提升语言模型的数学推理能力：解题数据、数据合成方法与训练阶段的影响 (Advancing Mathematical Reasoning in Language Models: The Impact of Problem-Solving Data, Data Synthesis Methods, and Training Stages)

Mathematical reasoning remains a challenging area for large language models (LLMs), prompting the development of math-specific LLMs such as LLEMMA, DeepSeekMath, and Qwen2-Math, among others. These models typically follow a two-stage training paradigm: pre-training with math-related corpora and post-training with problem datasets for supervised fine-tuning (SFT). Despite these efforts, the improvements in mathematical reasoning achieved through continued pre-training (CPT) are often less significant compared to those obtained via SFT. This study addresses this discrepancy by exploring alternative strategies during the pre-training phase, focusing on the use of problem-solving data over general mathematical corpora. We investigate three primary research questions: (1) Can problem-solving data enhance the model's mathematical reasoning capabilities more effectively than general mathematical corpora during CPT? (2) Are synthetic data from the same source equally effective, and which synthesis methods are most efficient? (3) How do the capabilities developed from the same problem-solving data differ between the CPT and SFT stages, and what factors contribute to these differences? Our findings indicate that problem-solving data significantly enhances the model's mathematical capabilities compared to general mathematical corpora. We also identify effective data synthesis methods, demonstrating that the tutorship amplification synthesis method achieves the best performance. Furthermore, while SFT facilitates instruction-following abilities, it underperforms compared to CPT with the same data, which can be partially attributed to its poor learning capacity for more challenging problem-solving data. These insights provide valuable guidance for optimizing the mathematical reasoning capabilities of LLMs, culminating in our development of a powerful mathematical base model called MathGPT-8B.

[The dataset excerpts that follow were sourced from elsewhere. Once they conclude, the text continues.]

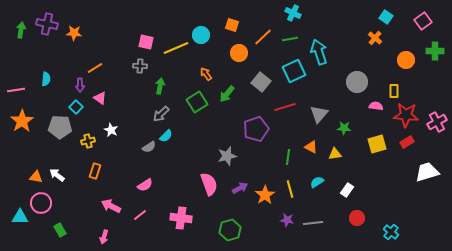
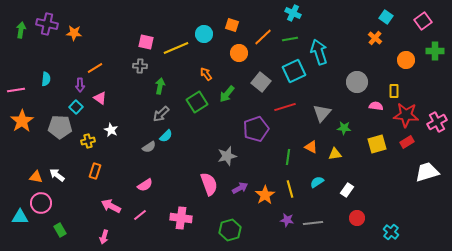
cyan circle at (201, 35): moved 3 px right, 1 px up
gray triangle at (319, 114): moved 3 px right, 1 px up
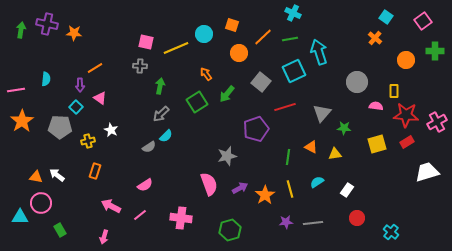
purple star at (287, 220): moved 1 px left, 2 px down; rotated 16 degrees counterclockwise
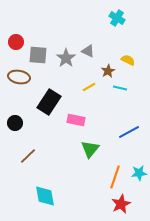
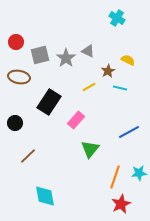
gray square: moved 2 px right; rotated 18 degrees counterclockwise
pink rectangle: rotated 60 degrees counterclockwise
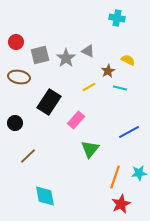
cyan cross: rotated 21 degrees counterclockwise
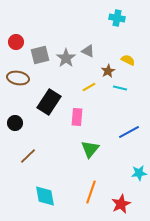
brown ellipse: moved 1 px left, 1 px down
pink rectangle: moved 1 px right, 3 px up; rotated 36 degrees counterclockwise
orange line: moved 24 px left, 15 px down
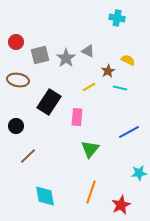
brown ellipse: moved 2 px down
black circle: moved 1 px right, 3 px down
red star: moved 1 px down
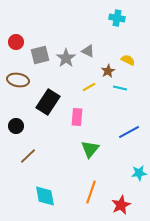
black rectangle: moved 1 px left
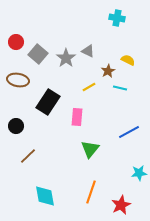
gray square: moved 2 px left, 1 px up; rotated 36 degrees counterclockwise
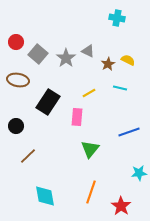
brown star: moved 7 px up
yellow line: moved 6 px down
blue line: rotated 10 degrees clockwise
red star: moved 1 px down; rotated 12 degrees counterclockwise
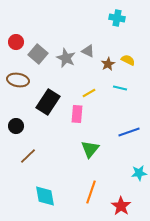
gray star: rotated 12 degrees counterclockwise
pink rectangle: moved 3 px up
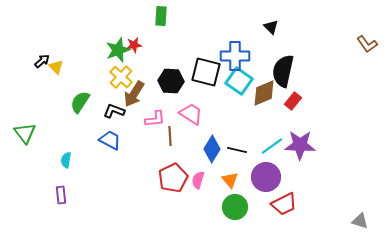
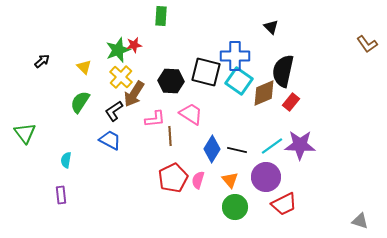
yellow triangle: moved 28 px right
red rectangle: moved 2 px left, 1 px down
black L-shape: rotated 55 degrees counterclockwise
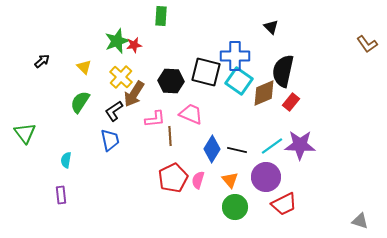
green star: moved 1 px left, 9 px up
pink trapezoid: rotated 10 degrees counterclockwise
blue trapezoid: rotated 50 degrees clockwise
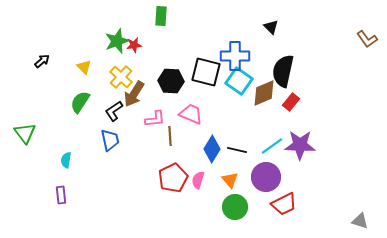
brown L-shape: moved 5 px up
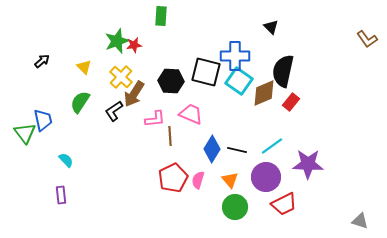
blue trapezoid: moved 67 px left, 20 px up
purple star: moved 8 px right, 19 px down
cyan semicircle: rotated 126 degrees clockwise
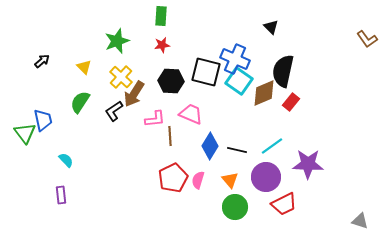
red star: moved 28 px right
blue cross: moved 3 px down; rotated 24 degrees clockwise
blue diamond: moved 2 px left, 3 px up
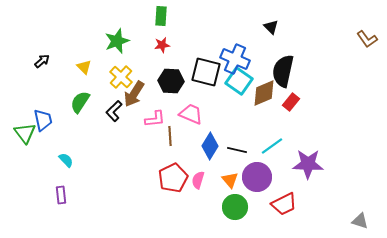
black L-shape: rotated 10 degrees counterclockwise
purple circle: moved 9 px left
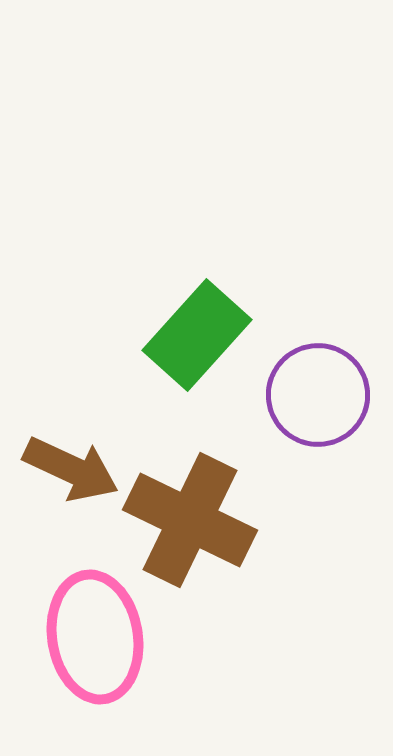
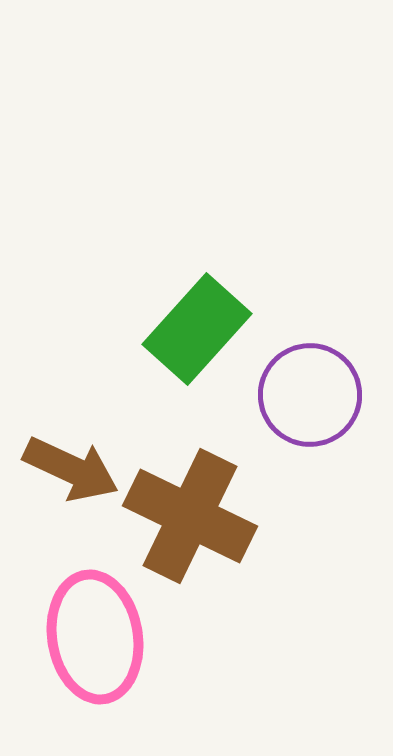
green rectangle: moved 6 px up
purple circle: moved 8 px left
brown cross: moved 4 px up
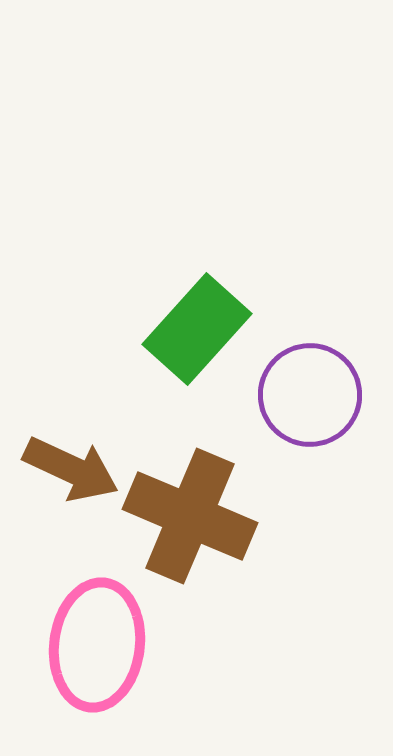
brown cross: rotated 3 degrees counterclockwise
pink ellipse: moved 2 px right, 8 px down; rotated 16 degrees clockwise
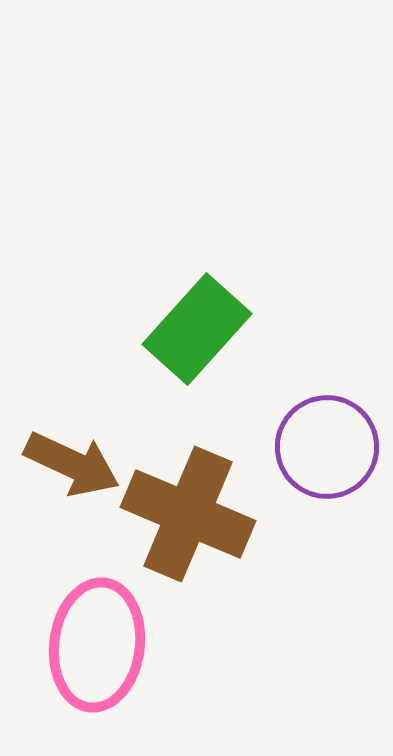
purple circle: moved 17 px right, 52 px down
brown arrow: moved 1 px right, 5 px up
brown cross: moved 2 px left, 2 px up
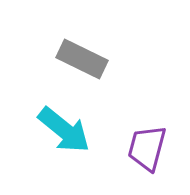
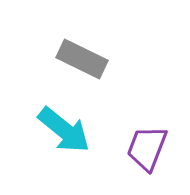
purple trapezoid: rotated 6 degrees clockwise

翻译：数学推理对于大语言模型（LLMs）而言仍然是一个具有挑战性的领域，这促使了诸如LLEMMA、DeepSeekMath、Qwen2-Math等数学专用LLMs的发展。这些模型通常遵循两阶段训练范式：使用数学相关语料库进行预训练，以及使用问题数据集进行监督微调（SFT）的后训练。尽管做出了这些努力，但通过持续预训练（CPT）所实现的数学推理能力提升，通常不如通过SFT获得的提升显著。本研究通过在预训练阶段探索替代策略来解决这一差异，重点关注使用解题数据而非通用数学语料库。我们探讨了三个主要研究问题：（1）在CPT期间，解题数据能否比通用数学语料库更有效地增强模型的数学推理能力？（2）来自同一来源的合成数据是否同样有效，哪些合成方法效率最高？（3）从相同解题数据发展出的能力在CPT和SFT阶段有何不同，哪些因素导致了这些差异？我们的研究结果表明，与通用数学语料库相比，解题数据显著增强了模型的数学能力。我们还识别了有效的数据合成方法，证明导师制扩增合成方法取得了最佳性能。此外，虽然SFT促进了指令跟随能力，但与使用相同数据的CPT相比，其表现欠佳，这部分归因于其对更具挑战性的解题数据的学习能力较差。这些见解为优化LLMs的数学推理能力提供了宝贵的指导，最终促成了我们开发一个名为MathGPT-8B的强大数学基础模型。